Cette révision permet également de protéger le « cidre rosé » qui existe depuis une dizaine d’années, « un cidre réalisé à partir d’un minimum de pommes à chair rouge », explique Jean-Louis Benassi. La mention « extra brut » fait elle aussi son apparition avec l’actualisation du décret. Et par la même occasion, l’ensemble des caractéristiques gustatives (doux, demi-sec et brut) a été redéfini à partir de critères de mesure plus pertinents.

« Quelques signaux de marché positifs »

Les nouvelles appellations de cidre prouvent le dynamisme de la filière pour se réinventer. Les cidres sont montés en gamme depuis une dizaine d’années, « grâce à un travail sur l’innovation, la qualité et la diversité de l’offre », souligne le directeur de l’Unicid. Outre l’effet de l’inflation, cela s’est ressenti sur les prix qui ont progressé de 16 % entre 2021 et 2024 sur le marché français. Le chiffre d’affaires des cidres a lui atteint 206 millions d’euros l’an dernier, et 224 millions d’euros en incluant l’exportation.

Mais en termes de consommation, les cidres suivent la tendance baissière des autres alcools, quoique moins forte. La filière tire cependant son épingle du jeu par les exportations. « Entre 2021 et 2024, la baisse de consommation de 6,8 % en volumes sur le marché domestique a été en partie compensée par une hausse des exportations », précise Jean-Louis Benassi. Sur 80 millions de litres de cidres produits, 15 millions sont aujourd’hui exportés.

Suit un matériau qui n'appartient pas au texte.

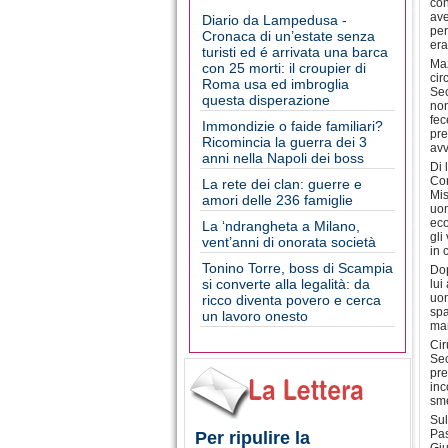
con
ave
Diario da Lampedusa -
per
Cronaca di un’estate senza
era
turisti ed é arrivata una barca
Maz
con 25 morti: il croupier di
cir
Roma usa ed imbroglia
Sec
questa disperazione
non
fec
Immondizie o faide familiari?
pre
Ricomincia la guerra dei 3
avv
anni nella Napoli dei boss
Di 
Con
La rete dei clan: guerre e
Mis
amori delle 236 famiglie
uom
eco
La ‘ndrangheta a Milano,
gli
vent’anni di onorata società
in 
Tonino Torre, boss di Scampia
Dop
si converte alla legalità: da
lui
uom
ricco diventa povero e cerca
spa
un lavoro onesto
man
Cir
Sec
pre
inc
sme
Sul
Pas
Per ripulire la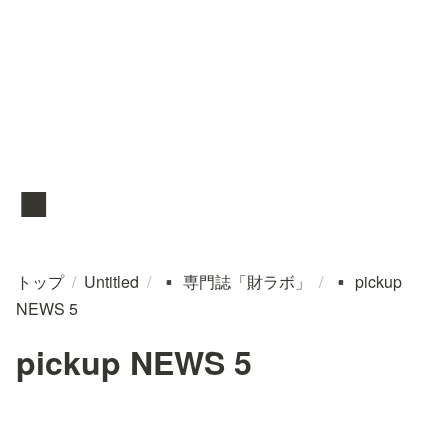
▪️
トップ
/
Untitled
/
専門誌「財ラボ」
/
pickup
▪️
▪️
NEWS 5
pickup NEWS 5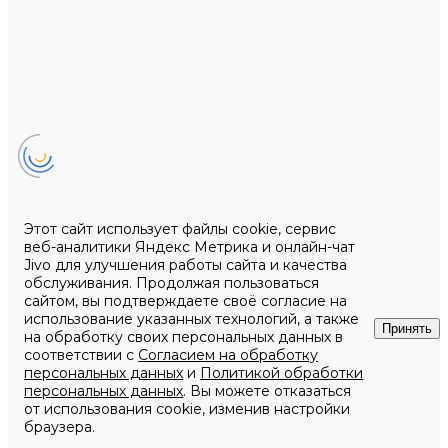
Этот сайт использует файлы cookie, сервис
веб-аналитики Яндекс Метрика и онлайн-чат
Jivo для улучшения работы сайта и качества
обслуживания. Продолжая пользоваться
сайтом, вы подтверждаете своё согласие на
использование указанных технологий, а также
Принять
на обработку своих персональных данных в
соответствии с
Согласием на обработку
персональных данных
и
Политикой обработки
персональных данных
. Вы можете отказаться
от использования cookie, изменив настройки
браузера.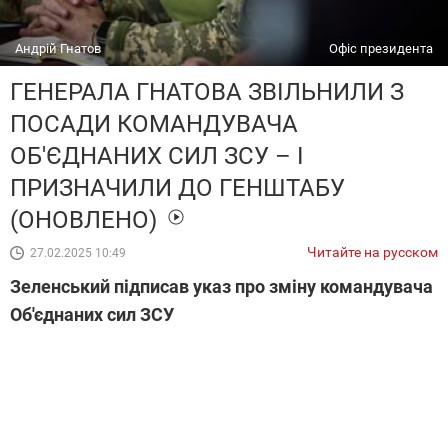
Андрій Гнатов
Офіс президента
ГЕНЕРАЛА ГНАТОВА ЗВІЛЬНИЛИ З
ПОСАДИ КОМАНДУВАЧА
ОБ'ЄДНАНИХ СИЛ ЗСУ – І
ПРИЗНАЧИЛИ ДО ГЕНШТАБУ
(ОНОВЛЕНО)
Читайте на русском
27.02.2025 10:49
Зеленський підписав указ про зміну командувача
Об'єднаних сил ЗСУ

Dans ce contexte de « marché pas facile mais avec quelques signaux positifs », l’interprofession va lancer une nouvelle campagne de publicité de mai à août, rapporte le directeur de l’Unicid. La campagne qui sera déclinée sur plusieurs médias sera axée sur le produit, son goût, mais « sans avoir un discours d’expert ». Jean-Louis Benassi remarque que le cidre ne manque d’ailleurs pas d’atouts pour séduire des consommateurs de plus en plus « ouverts » et qui recherchent aujourd’hui des boissons moins alcoolisées, moins caloriques, issues d’un mode de production respectueux de l’environnement.